EPA experts were at the refinery as hazardous materials were removed. So were layered “concentric circles” of air monitoring equipment calibrated to detect a wide array of toxins that might potentially escape in the process, said Walter Mugdan, the deputy regional director. The monitors detected none of these chemicals.

“We have a very high degree of confidence that the odors people are smelling are not associated with anything going at the refinery,” Mugdan said. “We believe many of them are associated with transfers from Ocean Point Terminals, standard procedures that go on routinely but there’s obviously heightened awareness given what’s going on.”

People were concerned.

It may be the same effect as gasoline wafting up while filling a car tank, he said. Now the EPA has a hotline available to report potential chemical leaks — 866-462-4789 — people who might have otherwise endured the stink have a place to turn.

Reports of chemical scents to the hotline automatically trigger investigation, he said, including mobilization of EPA staff with hand-held air monitoring devices.

Former Congressional Delegate Donna Christian-Christensen and others asked what exposure to such petroleum chemicals might be.

Mugdan and other EPA officials could only speculate, they said, given that they didn’t know exactly what the chemicals were, their quantity, nor the duration of exposure. That said, he speculated that, in general, any reaction associated with direct exposure would dissipate soon after moving away from the chemical.

Meanwhile, chemical removal at the refinery was underway. Some 45,000 gallons of ammonia were removed, a process completed Sunday. The chemical was bound for the resale market, Mugdan said.

Port Hamilton, which owns the refinery that first opened in 1965, was not so lucky with the 279,000 gallons of amines solutions removed. While amines, an ammonia byproduct, are a valuable product used in dyes, drugs, and nylon production, once contaminated with hydrogen sulfide they become a liability, not an asset.

No one would want the St. Croix refinery’s amines, said Doug Kodama, the EPA’s chief of response and prevention and a superfund specialist.

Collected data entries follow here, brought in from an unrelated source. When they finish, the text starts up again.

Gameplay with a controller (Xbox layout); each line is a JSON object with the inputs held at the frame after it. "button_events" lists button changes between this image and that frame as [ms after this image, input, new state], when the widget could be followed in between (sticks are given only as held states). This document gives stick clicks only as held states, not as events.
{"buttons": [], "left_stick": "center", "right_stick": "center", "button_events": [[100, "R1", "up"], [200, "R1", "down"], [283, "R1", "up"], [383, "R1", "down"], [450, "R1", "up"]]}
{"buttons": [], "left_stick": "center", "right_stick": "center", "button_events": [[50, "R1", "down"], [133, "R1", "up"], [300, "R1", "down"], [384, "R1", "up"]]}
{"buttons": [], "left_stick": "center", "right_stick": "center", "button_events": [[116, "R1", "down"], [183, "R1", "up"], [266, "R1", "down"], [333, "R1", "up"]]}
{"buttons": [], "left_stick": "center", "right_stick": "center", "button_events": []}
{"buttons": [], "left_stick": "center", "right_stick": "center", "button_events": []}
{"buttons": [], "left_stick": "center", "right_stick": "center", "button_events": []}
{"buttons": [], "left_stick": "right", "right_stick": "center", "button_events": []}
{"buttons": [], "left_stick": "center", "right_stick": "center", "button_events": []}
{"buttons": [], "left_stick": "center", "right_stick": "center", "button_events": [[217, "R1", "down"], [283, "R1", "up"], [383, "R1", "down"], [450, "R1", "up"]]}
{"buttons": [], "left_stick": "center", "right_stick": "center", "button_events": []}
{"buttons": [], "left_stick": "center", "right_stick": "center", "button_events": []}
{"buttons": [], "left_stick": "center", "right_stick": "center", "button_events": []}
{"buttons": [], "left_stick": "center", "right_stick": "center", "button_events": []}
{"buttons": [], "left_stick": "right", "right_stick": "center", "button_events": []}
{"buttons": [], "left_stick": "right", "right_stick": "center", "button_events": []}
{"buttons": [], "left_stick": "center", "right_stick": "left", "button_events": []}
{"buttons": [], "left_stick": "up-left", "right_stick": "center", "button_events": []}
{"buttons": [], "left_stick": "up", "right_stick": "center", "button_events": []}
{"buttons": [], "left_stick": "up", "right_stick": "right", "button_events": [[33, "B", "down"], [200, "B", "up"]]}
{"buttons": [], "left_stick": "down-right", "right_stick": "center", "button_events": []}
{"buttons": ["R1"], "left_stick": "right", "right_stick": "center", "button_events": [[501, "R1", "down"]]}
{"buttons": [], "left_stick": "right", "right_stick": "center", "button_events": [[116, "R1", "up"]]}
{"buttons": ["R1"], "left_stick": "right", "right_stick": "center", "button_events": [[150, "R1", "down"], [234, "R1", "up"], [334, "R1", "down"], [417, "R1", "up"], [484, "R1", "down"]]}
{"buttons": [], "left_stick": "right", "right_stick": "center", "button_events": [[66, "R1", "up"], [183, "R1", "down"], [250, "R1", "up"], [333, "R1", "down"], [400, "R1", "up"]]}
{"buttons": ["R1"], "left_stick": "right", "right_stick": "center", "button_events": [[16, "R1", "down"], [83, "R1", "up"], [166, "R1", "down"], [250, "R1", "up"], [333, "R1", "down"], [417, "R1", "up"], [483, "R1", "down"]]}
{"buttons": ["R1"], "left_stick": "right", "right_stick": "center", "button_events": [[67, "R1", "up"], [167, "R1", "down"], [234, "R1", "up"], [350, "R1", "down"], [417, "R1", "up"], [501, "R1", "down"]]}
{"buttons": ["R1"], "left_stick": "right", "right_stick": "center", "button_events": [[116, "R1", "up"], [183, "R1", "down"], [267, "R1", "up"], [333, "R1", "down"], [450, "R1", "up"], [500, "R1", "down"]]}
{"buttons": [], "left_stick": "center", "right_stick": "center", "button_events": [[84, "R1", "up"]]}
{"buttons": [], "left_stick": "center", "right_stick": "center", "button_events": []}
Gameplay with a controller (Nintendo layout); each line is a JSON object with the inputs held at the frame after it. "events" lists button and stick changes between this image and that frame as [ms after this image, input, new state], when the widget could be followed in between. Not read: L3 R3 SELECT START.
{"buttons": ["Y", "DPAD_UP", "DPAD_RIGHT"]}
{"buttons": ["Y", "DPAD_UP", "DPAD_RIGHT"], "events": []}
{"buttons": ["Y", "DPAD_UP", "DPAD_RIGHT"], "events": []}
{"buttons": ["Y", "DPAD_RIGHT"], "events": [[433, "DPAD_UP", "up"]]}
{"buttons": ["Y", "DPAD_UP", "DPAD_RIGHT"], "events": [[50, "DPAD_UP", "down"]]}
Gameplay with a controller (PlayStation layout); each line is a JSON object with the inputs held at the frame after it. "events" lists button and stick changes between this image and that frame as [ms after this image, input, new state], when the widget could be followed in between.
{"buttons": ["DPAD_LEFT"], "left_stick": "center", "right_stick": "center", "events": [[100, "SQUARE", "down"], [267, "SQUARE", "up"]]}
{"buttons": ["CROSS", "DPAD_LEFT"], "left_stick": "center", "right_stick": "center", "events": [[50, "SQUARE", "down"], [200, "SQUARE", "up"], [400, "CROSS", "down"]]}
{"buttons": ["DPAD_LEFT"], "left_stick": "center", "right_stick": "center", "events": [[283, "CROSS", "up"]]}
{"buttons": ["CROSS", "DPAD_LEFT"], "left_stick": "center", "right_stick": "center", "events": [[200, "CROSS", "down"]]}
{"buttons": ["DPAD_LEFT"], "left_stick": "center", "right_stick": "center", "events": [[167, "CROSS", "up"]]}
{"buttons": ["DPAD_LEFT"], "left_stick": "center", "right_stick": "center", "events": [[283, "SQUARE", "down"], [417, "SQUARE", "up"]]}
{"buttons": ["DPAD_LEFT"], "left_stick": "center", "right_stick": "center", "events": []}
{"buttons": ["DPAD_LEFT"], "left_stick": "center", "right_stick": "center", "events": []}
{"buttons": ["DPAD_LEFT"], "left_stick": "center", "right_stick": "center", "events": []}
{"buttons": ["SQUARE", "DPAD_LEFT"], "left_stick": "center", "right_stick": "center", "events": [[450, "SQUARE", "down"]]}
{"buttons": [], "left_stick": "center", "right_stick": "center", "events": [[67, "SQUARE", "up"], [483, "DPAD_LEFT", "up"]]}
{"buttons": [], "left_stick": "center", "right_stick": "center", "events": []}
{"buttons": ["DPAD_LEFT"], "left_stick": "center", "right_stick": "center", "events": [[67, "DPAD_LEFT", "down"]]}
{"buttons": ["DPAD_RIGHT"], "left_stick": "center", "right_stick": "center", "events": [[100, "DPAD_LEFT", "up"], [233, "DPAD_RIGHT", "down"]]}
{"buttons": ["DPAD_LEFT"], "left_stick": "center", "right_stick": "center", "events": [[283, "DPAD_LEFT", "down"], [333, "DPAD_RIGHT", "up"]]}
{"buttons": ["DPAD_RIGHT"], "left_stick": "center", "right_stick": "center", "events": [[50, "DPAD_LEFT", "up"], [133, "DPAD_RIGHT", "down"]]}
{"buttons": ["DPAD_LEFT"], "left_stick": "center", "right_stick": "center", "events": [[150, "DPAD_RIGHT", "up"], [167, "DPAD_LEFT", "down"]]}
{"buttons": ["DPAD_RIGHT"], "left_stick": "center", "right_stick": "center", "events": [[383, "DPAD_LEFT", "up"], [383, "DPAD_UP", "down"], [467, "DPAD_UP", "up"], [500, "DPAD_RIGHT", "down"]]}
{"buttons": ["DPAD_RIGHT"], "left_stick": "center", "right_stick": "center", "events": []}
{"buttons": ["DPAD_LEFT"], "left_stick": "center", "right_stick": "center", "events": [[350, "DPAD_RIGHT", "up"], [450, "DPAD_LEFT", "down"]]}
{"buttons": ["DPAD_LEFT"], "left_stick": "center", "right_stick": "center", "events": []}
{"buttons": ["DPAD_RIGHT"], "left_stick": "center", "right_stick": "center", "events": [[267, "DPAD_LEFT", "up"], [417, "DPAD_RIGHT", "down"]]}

Work to remove the amines started April 25 and continues. While those in the know originally thought its removal would require 55 shipping containers, with 54 full officials realized they needed six more. They are on their way to St. Croix now and, once full, will be transported to Deer Park, Texas, where the hazardous material will be disposed. After that, steam will be shot through the pipes and other amines storage areas to remove the rest of the lingering gas elements. The steam will be filtered through in-pipe scrubbers to remove the harmful chemicals and let through harmless air.

Preparation for removal of the liquified petroleum gas was complete, EPA officials said and could start, pending approval from EPA and the Department of Justice this week.

After a September 2022 inspection found the plant in dangerous state of disrepair, the EPA ordered Port Hamilton to remove toxic chemicals stored at the refinery.